[Text data extracted from pages]
*** Begin section ***
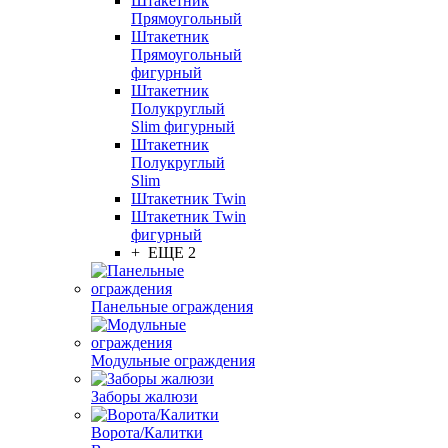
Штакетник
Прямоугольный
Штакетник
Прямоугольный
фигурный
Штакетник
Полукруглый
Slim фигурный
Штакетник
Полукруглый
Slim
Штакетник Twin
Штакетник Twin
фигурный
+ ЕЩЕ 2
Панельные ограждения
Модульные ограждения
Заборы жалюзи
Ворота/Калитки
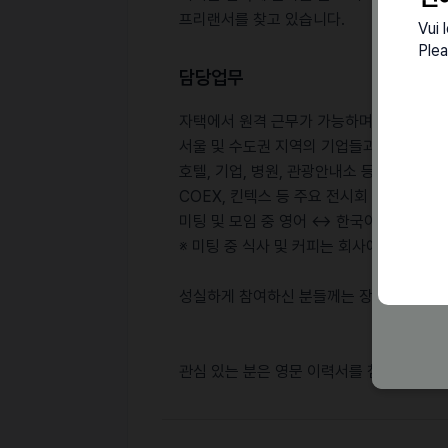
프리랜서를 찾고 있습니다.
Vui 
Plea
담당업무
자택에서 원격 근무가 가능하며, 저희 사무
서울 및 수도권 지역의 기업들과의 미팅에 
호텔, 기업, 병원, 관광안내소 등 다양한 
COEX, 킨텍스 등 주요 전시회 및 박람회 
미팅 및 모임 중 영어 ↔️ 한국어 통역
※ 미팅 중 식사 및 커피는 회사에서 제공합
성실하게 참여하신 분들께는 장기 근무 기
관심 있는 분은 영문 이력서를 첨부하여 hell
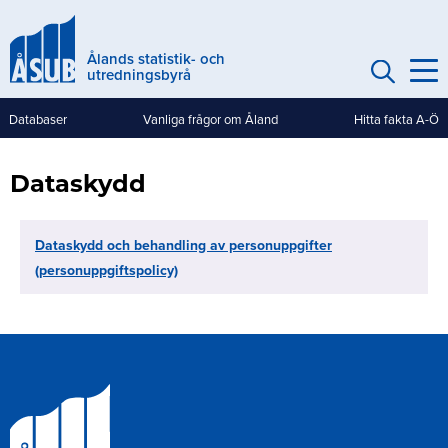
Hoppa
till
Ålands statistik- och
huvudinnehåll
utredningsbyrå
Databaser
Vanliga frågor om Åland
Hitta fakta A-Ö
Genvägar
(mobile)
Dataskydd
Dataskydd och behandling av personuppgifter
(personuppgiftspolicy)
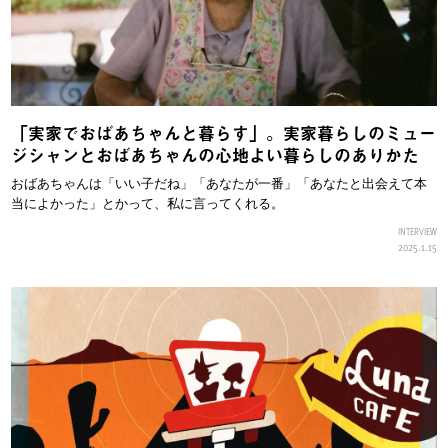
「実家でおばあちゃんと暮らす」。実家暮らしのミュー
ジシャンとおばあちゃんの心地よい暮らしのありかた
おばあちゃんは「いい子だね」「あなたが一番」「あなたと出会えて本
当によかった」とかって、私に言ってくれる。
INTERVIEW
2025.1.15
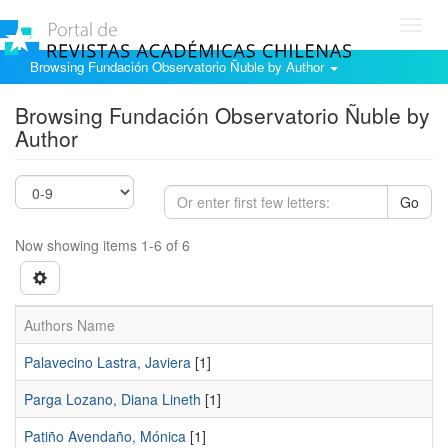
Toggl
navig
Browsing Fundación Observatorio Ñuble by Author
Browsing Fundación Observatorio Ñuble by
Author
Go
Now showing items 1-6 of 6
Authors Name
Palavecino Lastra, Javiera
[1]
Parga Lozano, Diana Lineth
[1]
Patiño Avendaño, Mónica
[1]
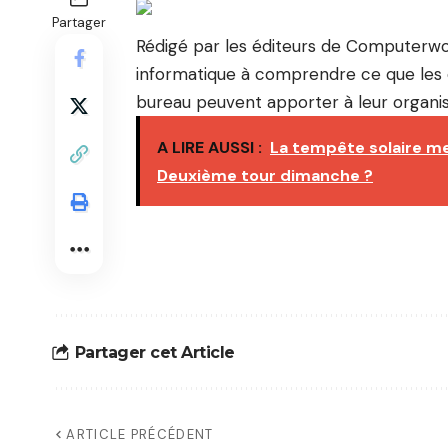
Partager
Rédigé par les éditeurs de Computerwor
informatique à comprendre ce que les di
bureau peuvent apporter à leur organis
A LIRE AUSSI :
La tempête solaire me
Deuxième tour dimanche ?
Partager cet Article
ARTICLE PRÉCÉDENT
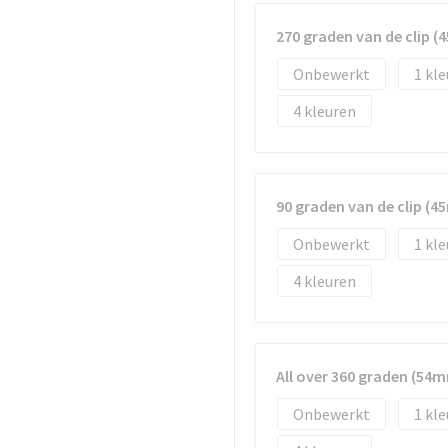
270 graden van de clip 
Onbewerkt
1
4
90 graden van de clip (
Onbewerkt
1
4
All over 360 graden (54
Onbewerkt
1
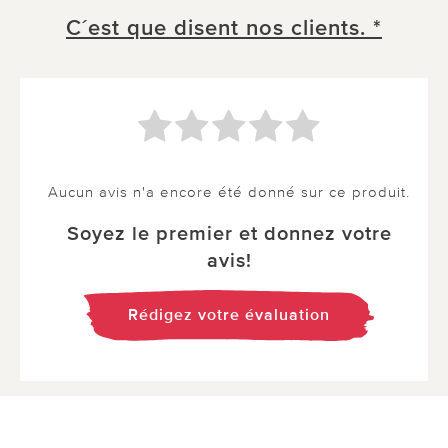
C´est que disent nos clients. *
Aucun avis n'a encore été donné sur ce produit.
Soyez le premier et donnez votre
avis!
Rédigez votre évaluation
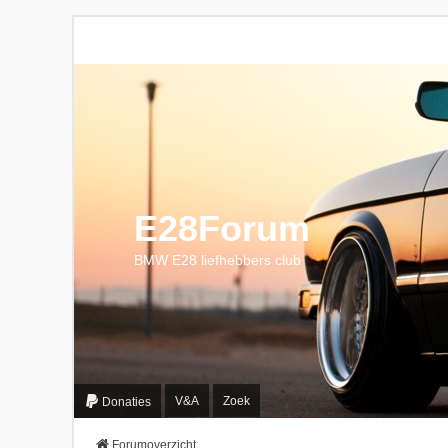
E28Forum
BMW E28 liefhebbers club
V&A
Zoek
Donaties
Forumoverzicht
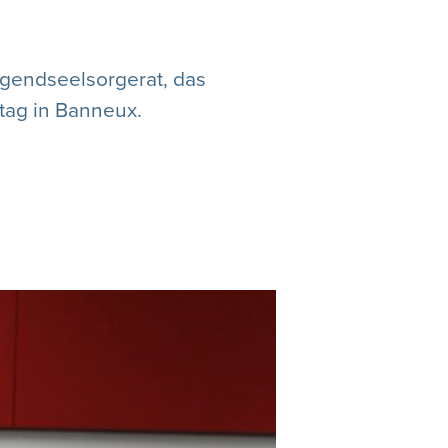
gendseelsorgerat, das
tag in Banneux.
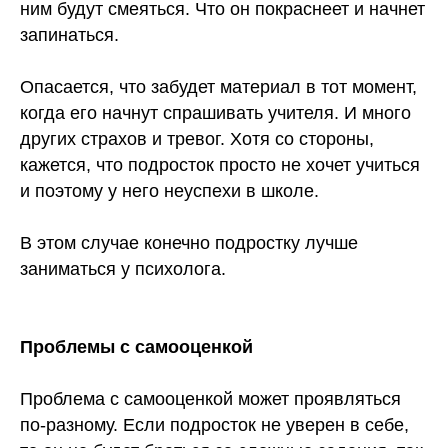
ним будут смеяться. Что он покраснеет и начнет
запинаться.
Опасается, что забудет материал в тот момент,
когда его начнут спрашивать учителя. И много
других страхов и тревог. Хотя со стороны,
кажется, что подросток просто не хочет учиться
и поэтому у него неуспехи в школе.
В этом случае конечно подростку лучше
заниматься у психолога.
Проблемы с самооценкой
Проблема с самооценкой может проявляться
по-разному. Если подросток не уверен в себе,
*** End section ***
Write out every line of text from all the entries above without changing anything, and leave the pictures out of your answer.

TASK ANSWER >>
Штакетник
Прямоугольный
Штакетник
Прямоугольный
фигурный
Штакетник
Полукруглый
Slim фигурный
Штакетник
Полукруглый
Slim
Штакетник Twin
Штакетник Twin
фигурный
+ ЕЩЕ 2
Панельные ограждения
Модульные ограждения
Заборы жалюзи
Ворота/Калитки
프리랜서를 찾고 있습니다.
Vui 
Plea
담당업무
자택에서 원격 근무가 가능하며, 저희 사무
서울 및 수도권 지역의 기업들과의 미팅에 
호텔, 기업, 병원, 관광안내소 등 다양한 
COEX, 킨텍스 등 주요 전시회 및 박람회 
미팅 및 모임 중 영어 ↔️ 한국어 통역
※ 미팅 중 식사 및 커피는 회사에서 제공합
성실하게 참여하신 분들께는 장기 근무 기
관심 있는 분은 영문 이력서를 첨부하여 hell
Hoppa
till
Ålands statistik- och
huvudinnehåll
utredningsbyrå
Databaser
Vanliga frågor om Åland
Hitta fakta A-Ö
Genvägar
(mobile)
Dataskydd
Dataskydd och behandling av personuppgifter
(personuppgiftspolicy)
「実家でおばあちゃんと暮らす」。実家暮らしのミュー
ジシャンとおばあちゃんの心地よい暮らしのありかた
おばあちゃんは「いい子だね」「あなたが一番」「あなたと出会えて本
当によかった」とかって、私に言ってくれる。
INTERVIEW
2025.1.15
Toggl
navig
Browsing Fundación Observatorio Ñuble by Author
Browsing Fundación Observatorio Ñuble by
Author
Go
Now showing items 1-6 of 6
Authors Name
Palavecino Lastra, Javiera
[1]
Parga Lozano, Diana Lineth
[1]
Patiño Avendaño, Mónica
[1]
Partager
Rédigé par les éditeurs de Computerwor
informatique à comprendre ce que les di
bureau peuvent apporter à leur organis
A LIRE AUSSI :
La tempête solaire me
Deuxième tour dimanche ?
Partager cet Article
ARTICLE PRÉCÉDENT
270 graden van de clip 
Onbewerkt
1
4
90 graden van de clip (
Onbewerkt
1
4
All over 360 graden (54
Onbewerkt
1
C´est que disent nos clients. *
Aucun avis n'a encore été donné sur ce produit.
Soyez le premier et donnez votre
avis!
Rédigez votre évaluation
E28Forum
BMW E28 liefhebbers club
V&A
Zoek
Donaties
Forumoverzicht
gendseelsorgerat, das
tag in Banneux.
ним будут смеяться. Что он покраснеет и начнет
запинаться.
Опасается, что забудет материал в тот момент,
когда его начнут спрашивать учителя. И много
других страхов и тревог. Хотя со стороны,
кажется, что подросток просто не хочет учиться
и поэтому у него неуспехи в школе.
В этом случае конечно подростку лучше
заниматься у психолога.
Проблемы с самооценкой
Проблема с самооценкой может проявляться
по-разному. Если подросток не уверен в себе,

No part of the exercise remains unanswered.